Oggi mi sono regalata una giornata di lavoro in vigna.
E’ tempo di potatura, i ragazzi lavoravano sotto le finestre di casa e nel vedere i tralci a terra ho iniziato a raccoglierli in fasci per poterli poi legare e conservare in un luogo asciutto come legna da ardere. “Federi’, vuoi vedere come si faceva una volta un vero pennicillo?” Mi chiede Pasquale mentre mi guarda affannarmi con il filo sintetico per legare i tralci. Conoscendolo, so per certo che queste domande nascondono occasioni di apprendimento della storia ischitana, e, come tali, vanno colte al volo.
Comincia un piccolo tuffo nel passato dove Pasquale sceglie accuratamente due o tre tralci lunghi e mi mostra come fare. “Questo una volta era il lavoro delle donne in vigna. Mentre raccoglievano i tralci da terra li sistemavano già in mano dal lato potato in modo da formare una base regolare, poi usavano i tralci lunghi per raccogliere e stringere i fasci.”
Guardo le mie unghie appena fresche di estetista e mi dico che no, non ho proprio nulla in comune con le donne di quel tempo. Decido comunque che almeno un pennicillo lo devo fare io. Da sola. Comincia quindi il mio lavoro di raccolta dei tralci potati tra i filari per poi ammucchiarli in un unico punto, dargli una forma il più possibile regolare e legarli.
Il lungo tralcio di vite che uso per legare sembra elastico e morbido ma ci vuole una buona dose di tecnica e destrezza per torcerlo senza spezzarlo e farci un nodo, tutto questo mentre faccio peso con un piede o un ginocchio per restringere la forma dell’intero fascio in una specie di colonna. Tutto questo mentre cerco di non spezzare le unghie fresche di estetista. Un tempo, mi viene detto, i pennicilli venivano poi tutti impilati a ridosso di un terrazzamento come frangivento.
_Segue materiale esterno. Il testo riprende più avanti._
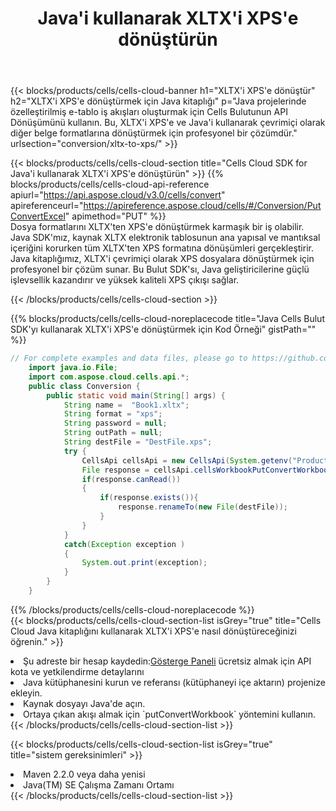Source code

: ﻿---
title:  Java'i kullanarak XLTX'i XPS'e dönüştürün
description:  XLTX biçimindeki bir dosyayı XPS biçimindeki bir dosyaya dönüştürmek için Aspose.Cells Bulut SDK for Java'i kullanma.
kwords: Excel, Convert XLTX to XPS, REST, Java
howto: How to convert XLTX to XPS using Aspose.Cells Cloud Java library.
---
{{< blocks/products/cells/cells-cloud-banner h1="XLTX\'i XPS\'e dönüştür" h2="XLTX\'i XPS\'e dönüştürmek için Java kitaplığı" p="Java projelerinde özelleştirilmiş e-tablo iş akışları oluşturmak için Cells Bulutunun API Dönüşümünü kullanın. Bu, XLTX\'i XPS\'e ve Java\'i kullanarak çevrimiçi olarak diğer belge formatlarına dönüştürmek için profesyonel bir çözümdür." urlsection="conversion/xltx-to-xps/" >}}

{{< blocks/products/cells/cells-cloud-section title="Cells Cloud SDK for Java\'i kullanarak XLTX\'i XPS\'e dönüştürün" >}}
{{% blocks/products/cells/cells-cloud-api-reference apiurl="https://api.aspose.cloud/v3.0/cells/convert" apireferenceurl="https://apireference.aspose.cloud/cells/#/Conversion/PutConvertExcel" apimethod="PUT" %}}
<br/>
Dosya formatlarını XLTX'ten XPS'e dönüştürmek karmaşık bir iş olabilir. Java SDK'mız, kaynak XLTX elektronik tablosunun ana yapısal ve mantıksal içeriğini korurken tüm XLTX'ten XPS formatına dönüşümleri gerçekleştirir. Java kitaplığımız, XLTX'i çevrimiçi olarak XPS dosyalara dönüştürmek için profesyonel bir çözüm sunar. Bu Bulut SDK'sı, Java geliştiricilerine güçlü işlevsellik kazandırır ve yüksek kaliteli XPS çıkışı sağlar.

{{< /blocks/products/cells/cells-cloud-section >}}

{{% blocks/products/cells/cells-cloud-noreplacecode title="Java Cells Bulut SDK\'yı kullanarak XLTX\'i XPS\'e dönüştürmek için Kod Örneği" gistPath="" %}}
 
```java
// For complete examples and data files, please go to https://github.com/aspose-cells-cloud/aspose-cells-cloud-java/
    import java.io.File;
    import com.aspose.cloud.cells.api.*;
    public class Conversion {
        public static void main(String[] args) {
            String name =  "Book1.xltx";
            String format = "xps";
            String password = null;
            String outPath = null;
            String destFile = "DestFile.xps";
            try {
                CellsApi cellsApi = new CellsApi(System.getenv("ProductClientId"), System.getenv("ProductClientSecret"));
                File response = cellsApi.cellsWorkbookPutConvertWorkbook(new File(name), format, password, outPath, null,null);            
                if(response.canRead())
                {
                    if(response.exists()){
                        response.renameTo(new File(destFile));
                    }                
                }
            }
            catch(Exception exception )
            {
                System.out.print(exception);
            }
        }
    }
```
 
{{% /blocks/products/cells/cells-cloud-noreplacecode %}}
<br/>
{{< blocks/products/cells/cells-cloud-section-list isGrey="true" title="Cells Cloud Java kitaplığını kullanarak XLTX\'i XPS\'e nasıl dönüştüreceğinizi öğrenin." >}}
<li> Şu adreste bir hesap kaydedin:<a href="https://dashboard.aspose.cloud/">Gösterge Paneli</a> ücretsiz almak için API kota ve yetkilendirme detaylarını</li>
<li>Java kütüphanesini kurun ve referansı (kütüphaneyi içe aktarın) projenize ekleyin.</li>
<li>Kaynak dosyayı Java'de açın.</li>
<li>Ortaya çıkan akışı almak için `putConvertWorkbook` yöntemini kullanın.</li>
{{< /blocks/products/cells/cells-cloud-section-list >}}

{{< blocks/products/cells/cells-cloud-section-list isGrey="true" title="sistem gereksinimleri" >}}
<li>Maven 2.2.0 veya daha yenisi</li>
<li>Java(TM) SE Çalışma Zamanı Ortamı</li>
{{< /blocks/products/cells/cells-cloud-section-list >}}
Farne uno non mi basta. Riprovo e riprovo e, anche se un po’ arrangiati, non mi lamento del risultato ottenuto. Dopo un paio d’ore comincio a sentire la fatica sulle gambe per i continui piegamenti e non riesco a non pensare alla forza fisica delle donne di 60 e oltre anni fa, alla tempra che avevano per sostenere quotidianamente questo e i tanti altri lavori della terra. Non riesco a non pensare che per quelle donne la vita ruotava intorno a un pezzo di terra sotto un cielo che regala colori stupendi quanto climi spietati, tra il caldo torrido o il vento freddo come questa giornata. Tra terrazze ripide e palmenti dove pigiare l’uva.
E un focolare attorno al quale ci si riuniva in rassicuranti ritmi sempre uguali, dove non ci si doveva preoccupare di dividersi tra i mille impegni di figli, “che i bambini si crescono da soli”, come si dice qua. E dove nulla del cibo prodotto veniva buttato. Si viveva per e nella terra, e quello bastava.
Non posso non soffermarmi a pensare che parole come spreco alimentare, progresso, tecniche di vinificazione, sistemi di allevamento e relative potature per le cosiddette “produzioni di qualità” fossero per tutta quella generazione un linguaggio sconosciuto. Il passato come risorsa, il presente come trampolino verso un futuro che possa ancora insegnarci a rispettare la terra e i suoi frutti.
Il tempo. Questo continuo srotolarsi di persone, vita e azioni che si ripetono. Guardo i miei pennicilli imperfetti sono contenta di avere assaggiato quella fatica lontana e ringrazio l’immagine di quelle donne e di quelle madri nella terra.